** INFORMATION SUPPLIED follows **

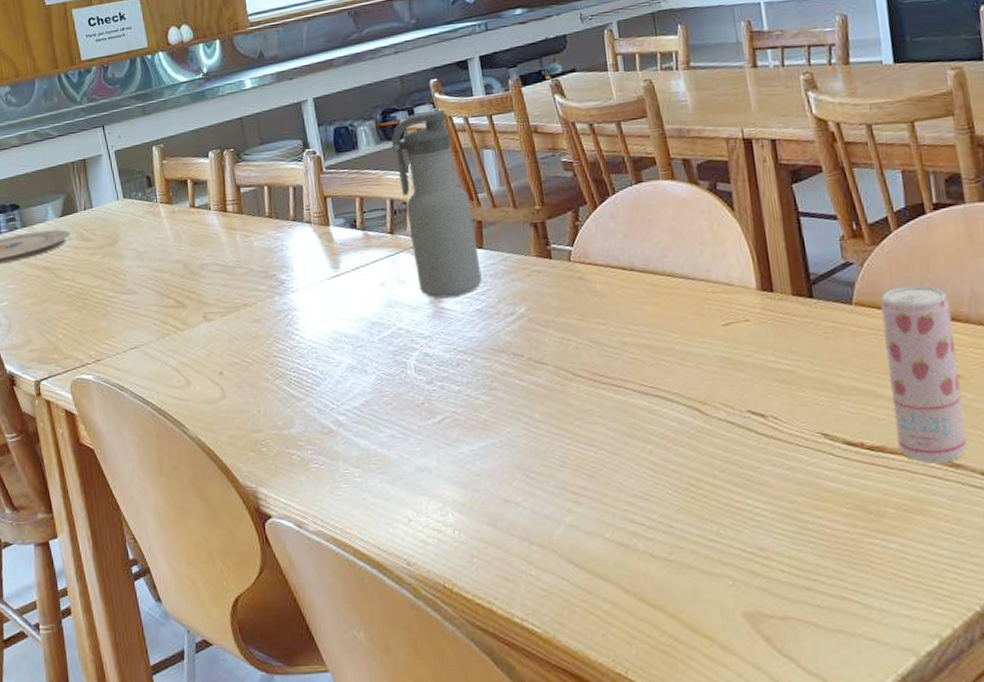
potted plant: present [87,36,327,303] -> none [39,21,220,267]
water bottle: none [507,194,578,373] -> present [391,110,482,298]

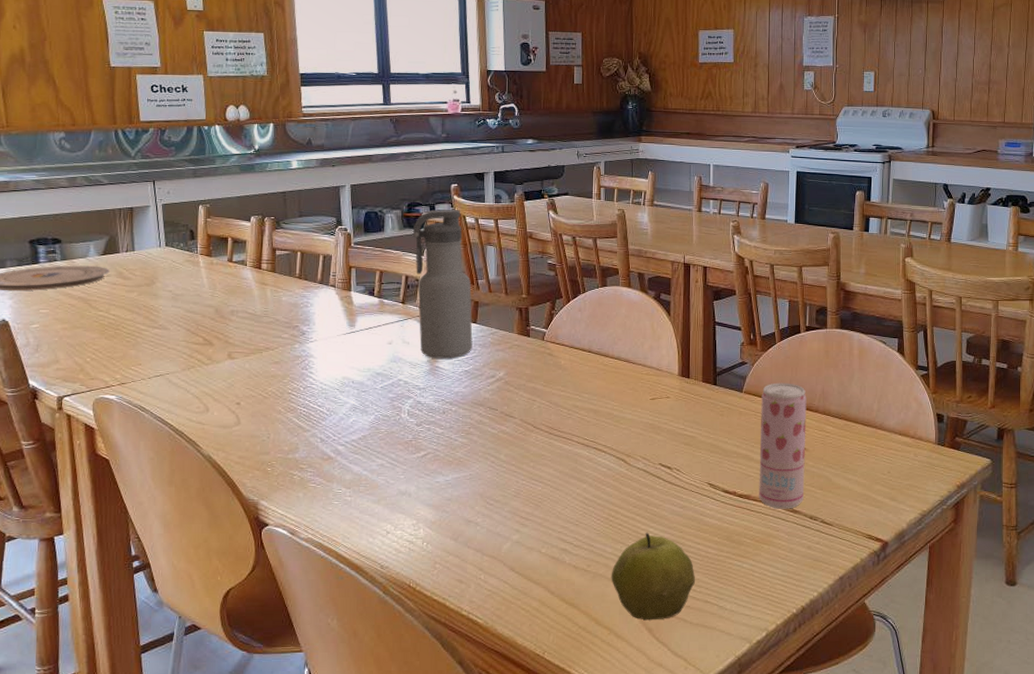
apple: none [702,505,824,626] -> present [611,532,696,621]

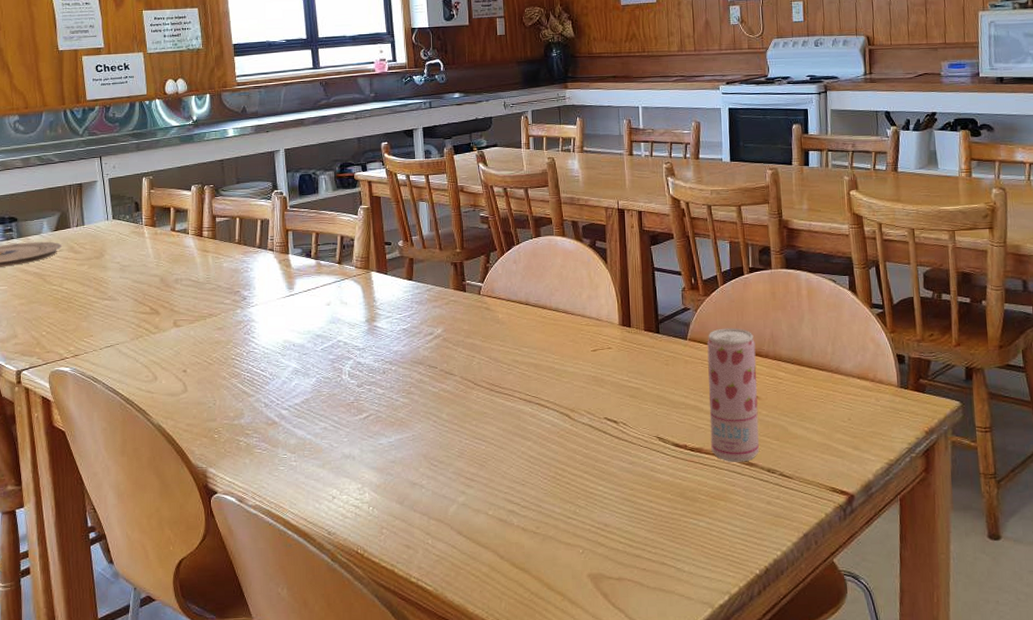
water bottle: present [412,209,473,359] -> none [345,168,409,318]
apple: present [611,532,696,621] -> none [561,490,651,585]

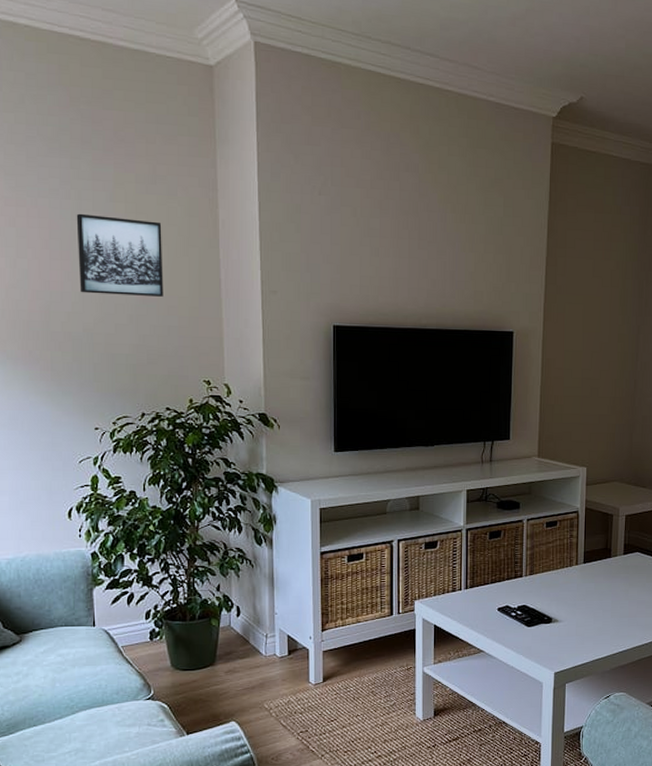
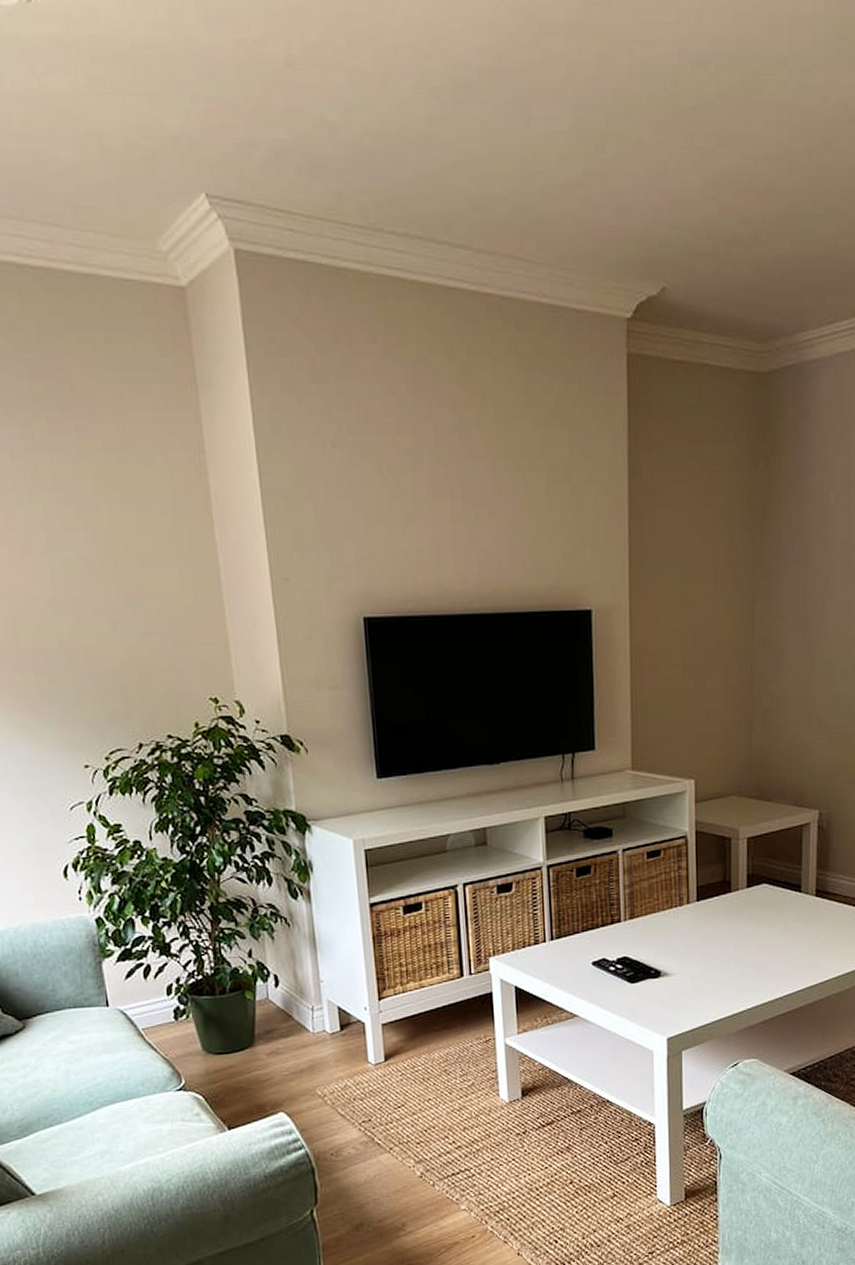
wall art: present [76,213,164,297] -> none [35,495,151,598]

** End of INFORMATION SUPPLIED **

- _WHAT YOU NEED TO DO_:
Of the entries above, print exactly those lines that run from the one containing "water bottle: none" through the last line, excluding any pictures.

- _TASK SOLUTION_:
water bottle: none [507,194,578,373] -> present [391,110,482,298]

apple: none [702,505,824,626] -> present [611,532,696,621]

water bottle: present [412,209,473,359] -> none [345,168,409,318]
apple: present [611,532,696,621] -> none [561,490,651,585]

wall art: present [76,213,164,297] -> none [35,495,151,598]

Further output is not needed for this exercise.